Radhika Apte as Radha

Radhika Apte brings remarkable restraint to the role of Radha. Her performance is defined by controlled expressions and emotional opacity, making her character both enigmatic and deeply sympathetic.

Radha is written not as a femme fatale, but as a survivor navigating a hostile environment. Apte’s ability to convey trauma without overt dramatization adds significant depth to the character and prevents the film from slipping into melodrama.

Supporting Cast

The supporting ensemble contributes significantly to the film’s unsettling atmosphere. Each actor embodies a distinct shade of moral compromise, reinforcing the idea that guilt is dispersed rather than concentrated. The performances collectively create a believable ecosystem of privilege, fear, and cruelty.


Themes and Social Commentary

Patriarchy and Gendered Violence

At its core, Raat Akeli Hai is a critique of patriarchal power structures. The film exposes how tradition is weaponized to justify control, abuse, and silence. Female characters are repeatedly marginalized, their suffering normalized within the family’s moral framework.

The murder investigation becomes a metaphor for uncovering the violence embedded within social institutions, rather than an anomaly within them.

Class, Power, and Moral Decay

The Bansal family’s wealth shields them from accountability, allowing exploitation to persist unchecked. The film interrogates how social status distorts justice and how power enables moral corrosion behind a façade of respectability.
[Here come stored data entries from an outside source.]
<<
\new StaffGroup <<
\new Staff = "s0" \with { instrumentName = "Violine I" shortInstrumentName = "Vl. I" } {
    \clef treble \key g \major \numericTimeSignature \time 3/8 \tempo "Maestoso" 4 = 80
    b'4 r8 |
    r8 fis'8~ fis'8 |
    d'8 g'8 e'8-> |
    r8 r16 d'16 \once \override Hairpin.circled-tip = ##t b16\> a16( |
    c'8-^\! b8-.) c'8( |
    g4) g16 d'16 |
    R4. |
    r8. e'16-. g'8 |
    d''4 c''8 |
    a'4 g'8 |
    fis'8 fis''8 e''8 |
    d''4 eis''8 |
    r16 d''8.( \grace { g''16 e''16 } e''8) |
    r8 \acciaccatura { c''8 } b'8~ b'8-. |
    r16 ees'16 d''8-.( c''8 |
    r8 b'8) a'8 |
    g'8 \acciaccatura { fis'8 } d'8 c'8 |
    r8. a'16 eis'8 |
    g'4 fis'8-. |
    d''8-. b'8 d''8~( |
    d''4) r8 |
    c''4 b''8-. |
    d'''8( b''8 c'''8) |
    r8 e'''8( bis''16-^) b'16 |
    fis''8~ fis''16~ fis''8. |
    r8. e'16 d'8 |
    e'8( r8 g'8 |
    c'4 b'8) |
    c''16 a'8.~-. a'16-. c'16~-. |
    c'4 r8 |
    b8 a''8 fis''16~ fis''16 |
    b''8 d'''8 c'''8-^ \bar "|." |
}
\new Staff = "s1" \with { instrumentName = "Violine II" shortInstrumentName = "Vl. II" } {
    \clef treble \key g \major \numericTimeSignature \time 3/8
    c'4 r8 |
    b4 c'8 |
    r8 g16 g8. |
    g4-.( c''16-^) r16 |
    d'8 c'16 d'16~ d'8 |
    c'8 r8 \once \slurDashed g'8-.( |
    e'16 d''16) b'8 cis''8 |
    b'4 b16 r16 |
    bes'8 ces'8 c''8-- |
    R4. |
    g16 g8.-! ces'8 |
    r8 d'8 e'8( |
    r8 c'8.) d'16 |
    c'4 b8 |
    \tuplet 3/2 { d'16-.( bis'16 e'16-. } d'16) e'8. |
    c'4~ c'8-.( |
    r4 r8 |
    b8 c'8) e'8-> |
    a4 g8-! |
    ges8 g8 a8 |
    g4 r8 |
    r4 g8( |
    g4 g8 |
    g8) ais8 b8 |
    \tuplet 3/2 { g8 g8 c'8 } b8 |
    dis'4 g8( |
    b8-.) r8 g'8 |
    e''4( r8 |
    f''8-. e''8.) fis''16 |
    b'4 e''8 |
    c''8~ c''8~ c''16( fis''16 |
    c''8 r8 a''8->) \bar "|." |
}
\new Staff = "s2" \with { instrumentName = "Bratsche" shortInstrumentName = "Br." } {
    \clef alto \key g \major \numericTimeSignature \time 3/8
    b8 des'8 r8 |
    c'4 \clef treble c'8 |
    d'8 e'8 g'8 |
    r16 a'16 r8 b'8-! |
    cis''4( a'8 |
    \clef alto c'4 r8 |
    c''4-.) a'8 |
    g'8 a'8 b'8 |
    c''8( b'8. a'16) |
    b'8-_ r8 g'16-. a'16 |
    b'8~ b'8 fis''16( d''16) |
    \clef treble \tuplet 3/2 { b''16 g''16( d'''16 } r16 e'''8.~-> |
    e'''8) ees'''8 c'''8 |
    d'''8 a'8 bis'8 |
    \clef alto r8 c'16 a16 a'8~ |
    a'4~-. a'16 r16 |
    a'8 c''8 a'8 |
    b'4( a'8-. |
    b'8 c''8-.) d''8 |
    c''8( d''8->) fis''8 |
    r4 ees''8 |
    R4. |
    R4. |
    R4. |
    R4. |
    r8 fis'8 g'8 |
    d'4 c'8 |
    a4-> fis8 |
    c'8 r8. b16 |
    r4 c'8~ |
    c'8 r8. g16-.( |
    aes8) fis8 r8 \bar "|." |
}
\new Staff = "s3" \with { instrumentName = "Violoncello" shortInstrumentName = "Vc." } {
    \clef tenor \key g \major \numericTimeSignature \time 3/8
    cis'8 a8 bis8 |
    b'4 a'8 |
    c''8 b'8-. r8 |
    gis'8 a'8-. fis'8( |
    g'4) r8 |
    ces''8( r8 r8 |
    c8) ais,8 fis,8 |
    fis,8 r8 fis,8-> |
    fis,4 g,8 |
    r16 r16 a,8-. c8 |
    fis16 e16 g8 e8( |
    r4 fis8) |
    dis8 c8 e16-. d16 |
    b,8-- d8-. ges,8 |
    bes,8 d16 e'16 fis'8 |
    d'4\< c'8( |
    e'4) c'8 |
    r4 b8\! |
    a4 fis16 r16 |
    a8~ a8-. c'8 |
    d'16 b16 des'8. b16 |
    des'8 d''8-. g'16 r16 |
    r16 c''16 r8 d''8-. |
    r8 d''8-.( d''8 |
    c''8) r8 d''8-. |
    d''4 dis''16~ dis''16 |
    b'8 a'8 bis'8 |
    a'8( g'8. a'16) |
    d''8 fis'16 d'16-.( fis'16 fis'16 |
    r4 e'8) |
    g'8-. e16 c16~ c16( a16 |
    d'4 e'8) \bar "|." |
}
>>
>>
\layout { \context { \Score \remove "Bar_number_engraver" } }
Isolation and Emotional Repression

Both the investigator and the suspects are portrayed as emotionally isolated individuals. The film emphasizes how repression—of desire, truth, and empathy—creates an environment where violence becomes inevitable.


Cinematography, Production Design, and Sound

The cinematography favors muted colors and low-key lighting, reinforcing the film’s somber tone. Shadows dominate the frame, visually echoing the secrets that define the narrative.
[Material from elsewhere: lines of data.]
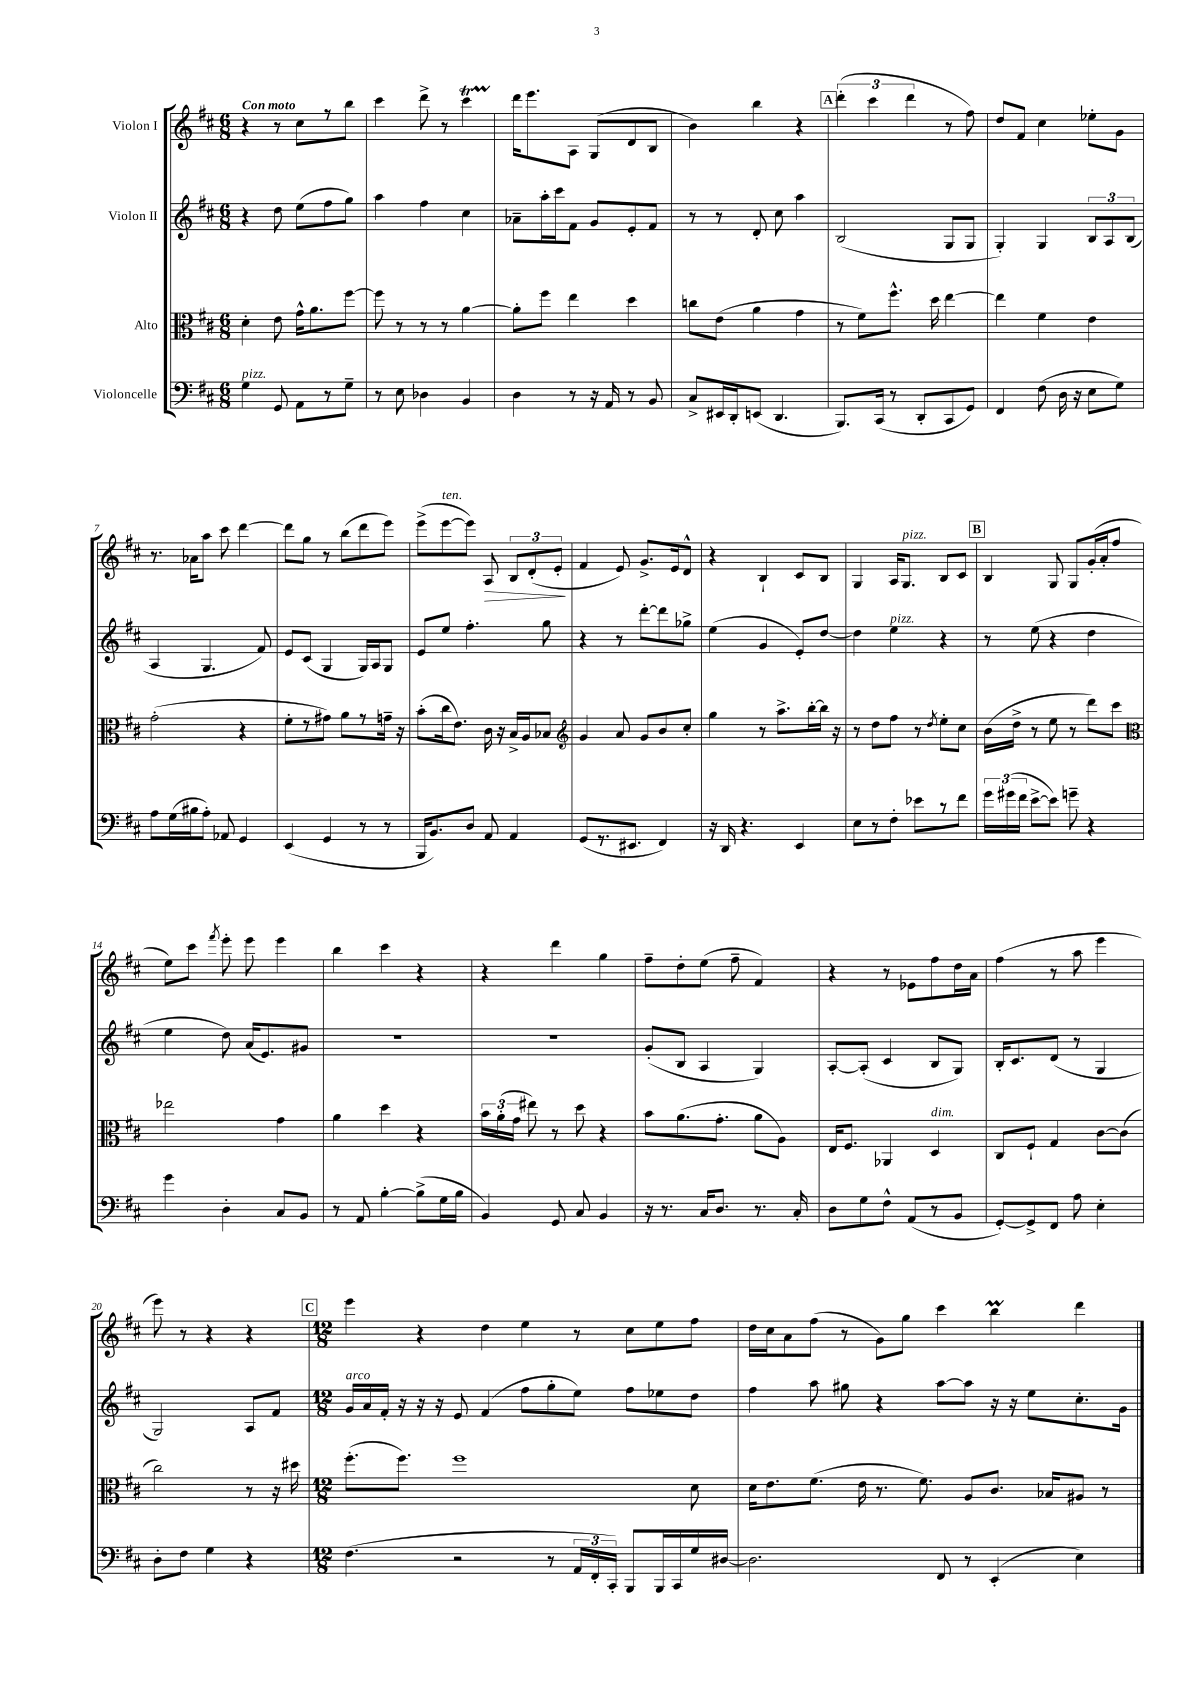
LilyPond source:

<<
\new StaffGroup <<
\new Staff = "s0" \with { instrumentName = "Violon I" } {
    \clef treble \key d \major \numericTimeSignature \time 6/8 \tempo "Con moto"
    \autoBeamOff r4 r8 cis''8[ r8 b''8] |
    cis'''4 d'''8-> r8 cis'''4\startTrillSpan |
    d'''16[\stopTrillSpan e'''8. a8] g8[( d'8 b8] |
    b'4) b''4 r4 |
    \mark \markup { \box "A" } \tuplet 3/2 { d'''4-.( cis'''4 d'''4 } r8 fis''8) |
    d''8[ fis'8] cis''4 ees''8[-. g'8] |
    r8. aes'16[ a''8] cis'''8 d'''4~ |
    d'''8[ g''8] r8 b''8[( d'''8 e'''8]) |
    e'''8[->( e'''8~^\markup { \italic "ten." } e'''8]) a8\> \tuplet 3/2 { b8[ d'8-.( e'8]-.\! } |
    fis'4 e'8) g'8.[-> e'16 d'8]-^ |
    r4 b4-! cis'8[ b8] |
    g4 a16[ g8.]^\markup { \italic "pizz." } b8[ cis'8] |
    \mark \markup { \box "B" } b4 g8 g8[ g'16-.( a'16-. fis''8] |
    e''8[) cis'''8] \acciaccatura { fis'''8 } e'''8-. e'''8 e'''4 |
    b''4 cis'''4 r4 |
    r4 d'''4 g''4 |
    fis''8[-- d''8-. e''8]( fis''8-- fis'4) |
    r4 r8 ees'8[ fis''8 d''16 a'16] |
    fis''4( r8 a''8 e'''4 |
    e'''8) r8 r4 r4 |
    \mark \markup { \box "C" } \numericTimeSignature \time 12/8 e'''4 r4 d''4 e''4 r8 cis''8[ e''8 fis''8] |
    d''16[ cis''16 a'8 fis''8]( r8 g'8[) g''8] cis'''4 b''4\prall d'''4 \bar "|." |
}
\new Staff = "s1" \with { instrumentName = "Violon II" } {
    \clef treble \key d \major \numericTimeSignature \time 6/8
    \autoBeamOff r4 d''8 e''8[( fis''8 g''8]) |
    a''4 fis''4 cis''4 |
    aes'8[-- a''16-. cis'''16 fis'8] g'8[ e'8-. fis'8] |
    r8 r8 d'8-. cis''8 a''4 |
    \mark \markup { \box "A" } b2( g8[ g8] |
    g4-.) g4 \tuplet 3/2 { b8[ a8 b8]( } |
    a4 g4. fis'8) |
    e'8[ cis'8]( g4 g16[) a16 g8] |
    e'8[ e''8] fis''4.-. g''8 |
    r4 r8 d'''8[~-. d'''8 ges''8]-> |
    e''4( g'4 e'8[-.) d''8]~ |
    d''4 e''4^\markup { \italic "pizz." } r4 |
    \mark \markup { \box "B" } r8 e''8( r4 d''4 |
    e''4 d''8) a'16[( e'8.) gis'8] |
    R2. |
    R2. |
    g'8[-.( b8] a4 g4) |
    a8[~-. a8]-.( cis'4 b8[ g8]) |
    b16[-. cis'8. d'8]( r8 g4 |
    g2) a8[ fis'8] |
    \mark \markup { \box "C" } \numericTimeSignature \time 12/8 g'16[^\markup { \italic "arco" } a'16 fis'16]-. r16 r16 r16 e'8 fis'4( fis''8[ g''8-. e''8]) fis''8[ ees''8 d''8] |
    fis''4 a''8 gis''8 r4 a''8[~ a''8] r16 r16 e''8[ cis''8.-. g'16] \bar "|." |
}
\new Staff = "s2" \with { instrumentName = "Alto" } {
    \clef alto \key d \major \numericTimeSignature \time 6/8
    \autoBeamOff d'4-. e'8 g'16[-^ a'8. fis''8]~ |
    fis''8 r8 r8 r8 a'4~ |
    a'8[-. fis''8] e''4 d''4 |
    c''8[ e'8]( a'4 g'4 |
    \mark \markup { \box "A" } r8 fis'8[) fis''8.]-^ d''16 e''4~ |
    e''4 fis'4 e'4 |
    g'2-.( r4 |
    fis'8[-. r8 gis'8]) a'8[ r8 g'16]-- r16 |
    b'8[-.( cis''16 e'8.]) cis'16 r16 b16[-> a16 bes8] |
    \clef treble g'4 a'8 g'8[ b'8 cis''8]-. |
    g''4 r8 a''8.[-> b''16~-. b''16] r16 |
    r8 d''8[ fis''8] r8 \acciaccatura { d''8 } e''8[-. cis''8] |
    \mark \markup { \box "B" } b'16[( d''16]-> r8 e''8 r8 d'''8[) cis'''8] |
    \clef alto ees''2 g'4 |
    a'4 d''4 r4 |
    \tuplet 3/2 { b'16[ a'16-.( g'16] } eis''8) r8 d''8 r4 |
    b'8[ a'8.( g'8.]-. a'8[ a8]) |
    e16[ fis8.] aes,4 d4^\markup { \italic "dim." } |
    cis8[ fis8]-! g4 cis'8[~ cis'8]( |
    cis''2) r8 r16 dis''16 |
    \mark \markup { \box "C" } \numericTimeSignature \time 12/8 fis''8.[-.( fis''8.]) fis''1 d'8 |
    d'16[ e'8. fis'8.]( e'16 r8. fis'8.) a8[ cis'8.] bes16[ ais8] r8 \bar "|." |
}
\new Staff = "s3" \with { instrumentName = "Violoncelle" } {
    \clef bass \key d \major \numericTimeSignature \time 6/8
    \autoBeamOff g4^\markup { \italic "pizz." } g,8 a,8[ r8 g8]-- |
    r8 e8 des4 b,4 |
    d4 r8 r16 a,16 r8 b,8 |
    cis8[-> eis,16 d,16-. e,8]( d,4. |
    \mark \markup { \box "A" } b,,8.[) cis,16]( r8 d,8[-. cis,8 g,8]) |
    fis,4 fis8( d16 r16 e8[ g8]) |
    a8[ g16( bis16 a8]-.) aes,8 g,4 |
    e,4( g,4 r8 r8 |
    b,,16[ b,8.) d8] a,8 a,4 |
    g,8[( r8. eis,8.] fis,4) |
    r16 d,16 r4. e,4 |
    e8[ r8 fis8]-. ees'8[ r8 fis'8] |
    \mark \markup { \box "B" } \tuplet 3/2 { g'16[ gis'16( fis'16] } e'8[~-> e'8]) g'8-- r4 |
    g'4 d4-. cis8[ b,8] |
    r8 a,8 b4~-. b8[->( g16 b16] |
    b,4) g,8 cis8 b,4 |
    r16 r8. cis16[ d8.] r8. cis16-. |
    d8[ g8 fis8]-^ a,8[( r8 b,8] |
    g,8[~-.) g,8-> fis,8] a8 e4-. |
    d8[-. fis8] g4 r4 |
    \mark \markup { \box "C" } \numericTimeSignature \time 12/8 fis4.( r2 r8 \tuplet 3/2 { a,16[ fis,16-. cis,16]-.) } b,,8[ b,,16 cis,16 g16 dis16]~ |
    dis2. fis,8 r8 e,4-.( e4) \bar "|." |
}
>>
>>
Production design emphasizes decay beneath opulence. The mansion’s grandeur feels oppressive rather than aspirational, underlining the suffocating nature of inherited power.
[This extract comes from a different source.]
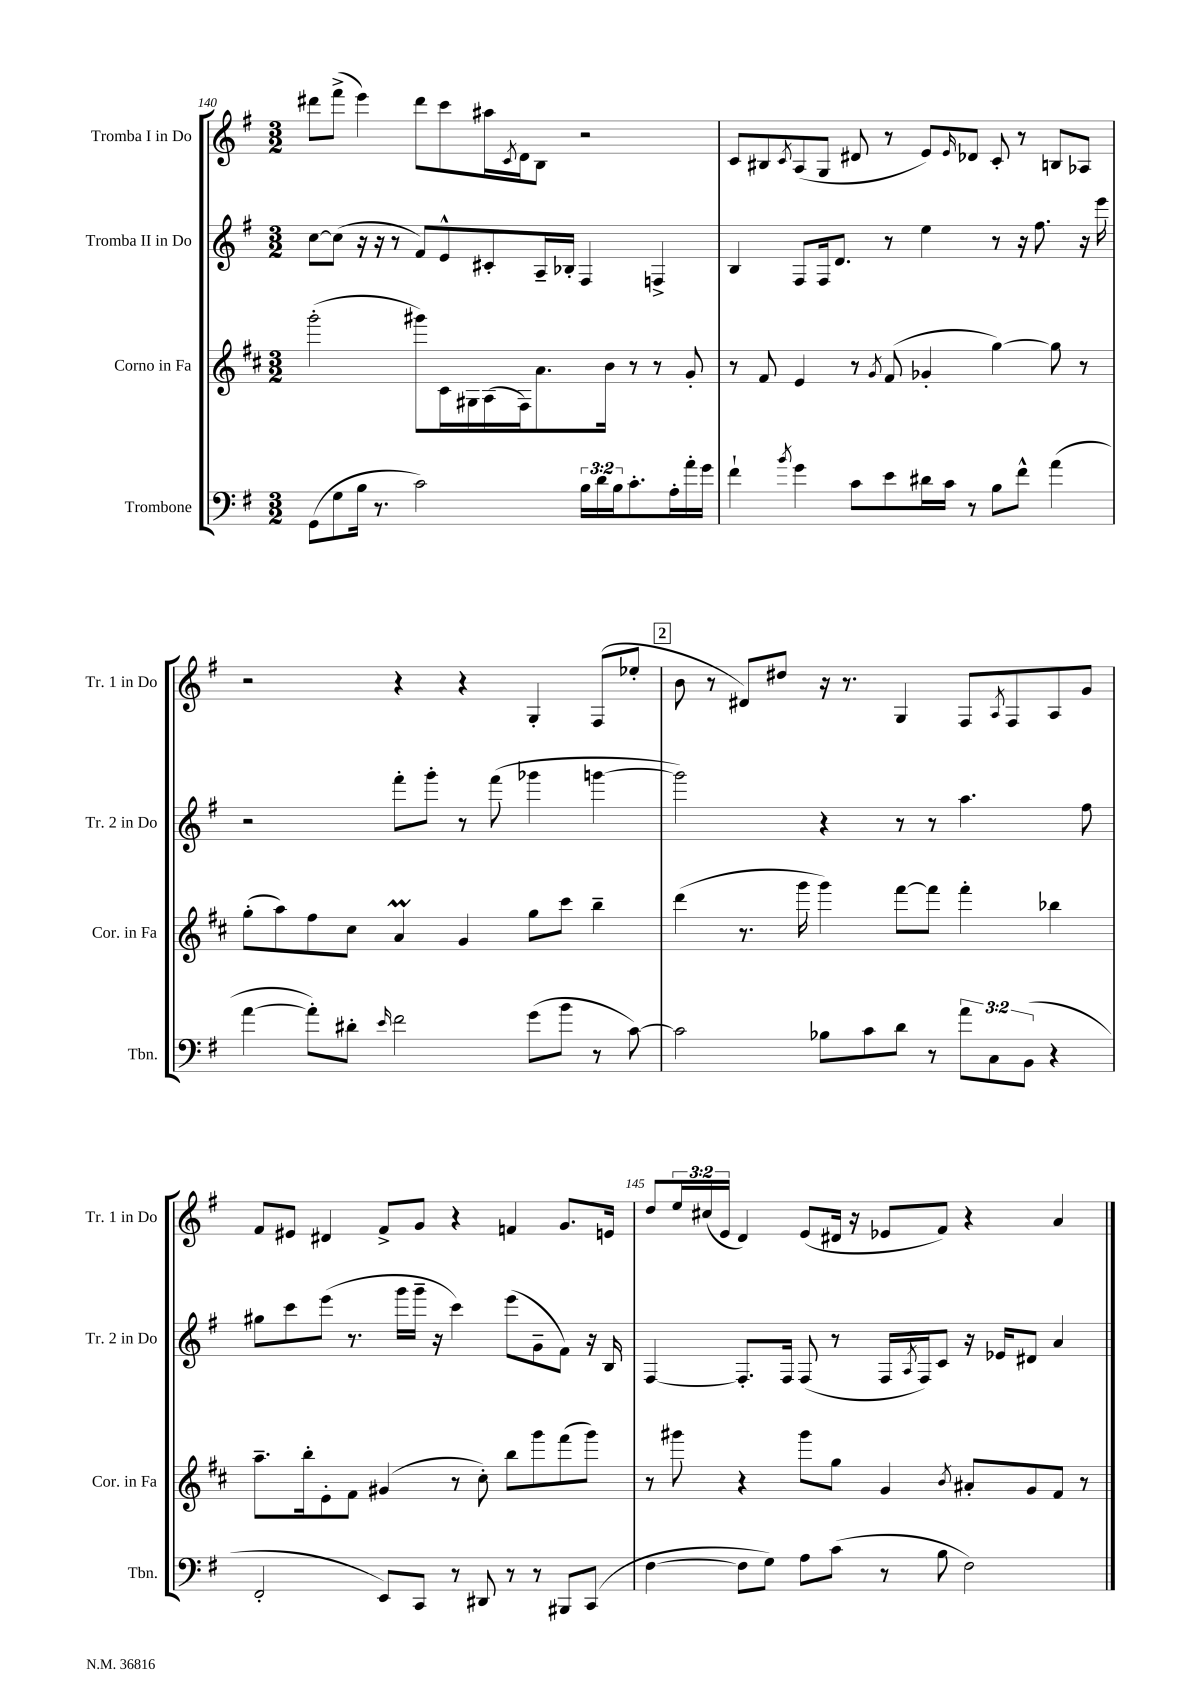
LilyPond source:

The sound design is minimalistic, using silence as effectively as music. Background noise is often subdued, allowing tension to build organically without relying on dramatic scoring.


Strengths and Weaknesses

Strengths

  • Complex, socially grounded narrative

  • Strong lead performances, particularly from Nawazuddin Siddiqui and Radhika Apte

  • Effective use of space and atmosphere

  • Thoughtful critique of patriarchy and class privilege

  • Avoidance of genre clichés

Weaknesses

  • Slow pacing may challenge viewers expecting a conventional thriller

  • Dense thematic layering can feel emotionally heavy

  • Limited narrative catharsis by design, which may not appeal to all audiences


Final Verdict

Raat Akeli Hai: The Bansal Murders is a slow-burn crime thriller that prioritizes moral inquiry over spectacle. By refusing easy resolutions and comfortable heroes, the film transforms a murder mystery into a haunting examination of systemic violence and social hypocrisy.

Honey Trehan’s debut demonstrates a confident understanding of tone and thematic cohesion, while the performances elevate the material beyond genre expectations. This is not a film designed to entertain casually; it is meant to unsettle, provoke, and linger.

For viewers willing to engage with its deliberate pace and uncomfortable truths, Raat Akeli Hai stands as a significant entry in modern Indian noir cinema.